You'll need to move the sandpaper for each blank, the center will get worn out very quickly. (the same has been noted on the sandermills) You are only going to be using the very center 3/4s of an inch. whereas on a regular disc sander, you can mover the blank to use the entire surface without moving the paper.


Getting a lathe point to point isn't hard, but you are going to need the tailstock to perfectly perpendicular to the faceplate. This may not be nearly as easy to accomplish. As Daniel said, 1 degree off and it's a 2 degree effect on the blank.


----------



## Wheaties (Aug 14, 2009)

OK. HERE IT IS:

Tried it and I have to say it works VERY well. As Russianwolf mentioned, the sand paper wears out very fast and will need to be moved/replaced about every barrel. I had my lathe at 480 rpm and experienced no wobble. I did not turn the barrel I sanded, but it appears to be nearly perfect as far as squareness goes (as it should be). I think this would be a good finishing up way to square the blank as the sandpaper goes fast. I think I will use a disc sander free hand to get it close and this method to finish it off.


----------



## Daniel (Aug 14, 2009)

If I am picturing the two methods correctly. Ken is using the pen mill as a pen mill he has simply altered what the cutting edge is to sandpaper. the method by which the mill is then turned is not really an issue. the pilot of the mill is still directing the blank to an abrasive that is also mounted on the pilot.

in your case you are holding the blank with one instrument (tail stock) and the cutting surfaces (sandpapaer) with another instrument (headstock) the majority of the problems I see in your method are in assuring that these two instrumets are plumb level square and aligned to each other. Of course there is nothing wrong with shop equipment being tweaked to best possible condition. and at the very worst you might end up with nothing more than knowing your lathe is top dollar aligned.




Wheaties said:


> One more thought before I actually try it:
> 
> How is the physics of it any different than what Ken did?
> http://www.penturners.org/forum/showthread.php?t=50071


----------



## Daniel (Aug 14, 2009)

Another issue but still on this topic, One issue I have with the pen mill.
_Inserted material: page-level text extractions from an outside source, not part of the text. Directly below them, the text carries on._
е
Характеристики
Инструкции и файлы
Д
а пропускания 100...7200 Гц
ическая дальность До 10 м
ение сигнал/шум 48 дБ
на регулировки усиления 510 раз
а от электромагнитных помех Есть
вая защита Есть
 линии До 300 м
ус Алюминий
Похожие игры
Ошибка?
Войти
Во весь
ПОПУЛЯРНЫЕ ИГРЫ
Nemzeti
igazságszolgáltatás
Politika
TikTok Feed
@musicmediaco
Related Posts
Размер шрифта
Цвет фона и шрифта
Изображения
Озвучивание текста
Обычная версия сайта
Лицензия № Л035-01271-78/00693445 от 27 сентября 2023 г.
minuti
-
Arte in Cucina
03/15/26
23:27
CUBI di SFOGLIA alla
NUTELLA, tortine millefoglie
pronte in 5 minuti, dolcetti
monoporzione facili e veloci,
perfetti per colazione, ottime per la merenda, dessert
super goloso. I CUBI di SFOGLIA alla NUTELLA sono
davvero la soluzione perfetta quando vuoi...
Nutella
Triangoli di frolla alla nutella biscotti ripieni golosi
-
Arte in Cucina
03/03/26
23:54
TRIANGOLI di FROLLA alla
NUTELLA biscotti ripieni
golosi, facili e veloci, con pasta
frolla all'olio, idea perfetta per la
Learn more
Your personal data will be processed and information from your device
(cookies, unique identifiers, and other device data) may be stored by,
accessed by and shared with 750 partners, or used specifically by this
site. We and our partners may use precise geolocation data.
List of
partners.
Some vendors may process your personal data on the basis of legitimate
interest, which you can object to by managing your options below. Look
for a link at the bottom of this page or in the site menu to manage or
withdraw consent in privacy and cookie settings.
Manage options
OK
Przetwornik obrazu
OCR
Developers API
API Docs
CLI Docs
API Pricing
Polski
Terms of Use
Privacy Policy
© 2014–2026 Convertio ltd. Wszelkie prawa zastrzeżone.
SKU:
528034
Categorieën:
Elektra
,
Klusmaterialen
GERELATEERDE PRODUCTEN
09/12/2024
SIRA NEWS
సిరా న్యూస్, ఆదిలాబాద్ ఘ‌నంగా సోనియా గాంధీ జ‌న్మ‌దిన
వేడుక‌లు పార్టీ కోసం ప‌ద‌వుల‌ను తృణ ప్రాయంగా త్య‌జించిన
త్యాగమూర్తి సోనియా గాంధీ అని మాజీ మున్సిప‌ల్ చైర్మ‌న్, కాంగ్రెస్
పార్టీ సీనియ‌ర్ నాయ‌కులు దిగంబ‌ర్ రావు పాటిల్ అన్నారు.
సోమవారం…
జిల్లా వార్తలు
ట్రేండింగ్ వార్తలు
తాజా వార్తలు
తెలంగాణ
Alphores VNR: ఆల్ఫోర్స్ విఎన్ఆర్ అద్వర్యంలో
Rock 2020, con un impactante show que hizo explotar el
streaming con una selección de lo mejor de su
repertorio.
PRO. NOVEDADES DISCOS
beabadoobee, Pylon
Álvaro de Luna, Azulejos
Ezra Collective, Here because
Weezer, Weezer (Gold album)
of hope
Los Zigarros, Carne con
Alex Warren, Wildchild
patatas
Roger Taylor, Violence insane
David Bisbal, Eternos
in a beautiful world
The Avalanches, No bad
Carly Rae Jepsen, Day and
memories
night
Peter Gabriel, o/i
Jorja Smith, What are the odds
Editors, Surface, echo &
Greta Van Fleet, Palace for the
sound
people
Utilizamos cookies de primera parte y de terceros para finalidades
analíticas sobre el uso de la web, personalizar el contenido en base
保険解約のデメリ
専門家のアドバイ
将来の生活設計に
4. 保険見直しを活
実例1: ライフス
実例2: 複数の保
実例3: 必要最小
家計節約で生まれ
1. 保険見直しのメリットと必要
Particularly the 6 blade cutter head. is being able to see when you are at the edge of the brass tube. I have heard that using sandpaper, and I assume sandpaper by any method, that you are able to hear when you have reached the brass. is this true? I remember reading it only once and have never heard it mentioned again.


----------



## ldb2000 (Aug 14, 2009)

Why not save yourself all the extra work and just face your blanks on the lathe with a skew .


----------



## KenV (Aug 15, 2009)

When you get to fine tolerances, there is a need to control the sources of variation -- have a tail stock and head stock and keeping them into tolerances will be a challenge - and as some have noted, that is not a production solution.  

Machinists do not use precision process to hog off waste -  and different precision is done on different gear -  

Butch and others use the lathe with a skew -- great technique, especially for removal of extra stock -- roughing down, and the skill of the skew operator will determine the final product.  Great production technique and well capable of achieving good results.

Piloted end mills and pen mills have great control of the angle from the center line and provide nice technique for hard homogenous materials - and are subject to chatter and tearing with not-so-homogenous-material like wood and mixed materials.

Sandpaper milling is hard to get absolutly even so you tend to get a fly cutter effect - the highest point does most of the cutting so you get grooves unless somethng moves to level it out.  Sanding mills have the least of these and disk sanders have the most.  (yes I have mounted lots of sanding disks and have measured runout).  And making sure the table slot is exactly parallel to the disk on the cutting side takes time and gets knocked out of alignment easy on my gear.  (dial indicator against the sander plate)

Yes, I used the backwards mill to do final finish on a $50 puzzle blank and considered a 15 cent sandpaper disk (1 inch commercial product) a good investment in precison.  It was fast and easy. 

Can a head stock driven, pilot controlled sandpaper mill be built and used - yup -- but it will not need to be very large in diameter, and it will tend to use a lot of small pieces of sandpaper.  It should work as well as the backwards pen mill, or the sandpaper mills available if it is constructed to the same precision and controls.  

In the final choices, each has to decide "goodnuf" and that will vary with the product and market and personal choices.

As always YMMV -- (your milage may vary)


----------



## PTownSubbie (Aug 16, 2009)

ldb2000 said:


> Why not save yourself all the extra work and just face your blanks on the lathe with a skew .


 So when you do this method, how are you holding the blank? Is it between centers without bushings?


----------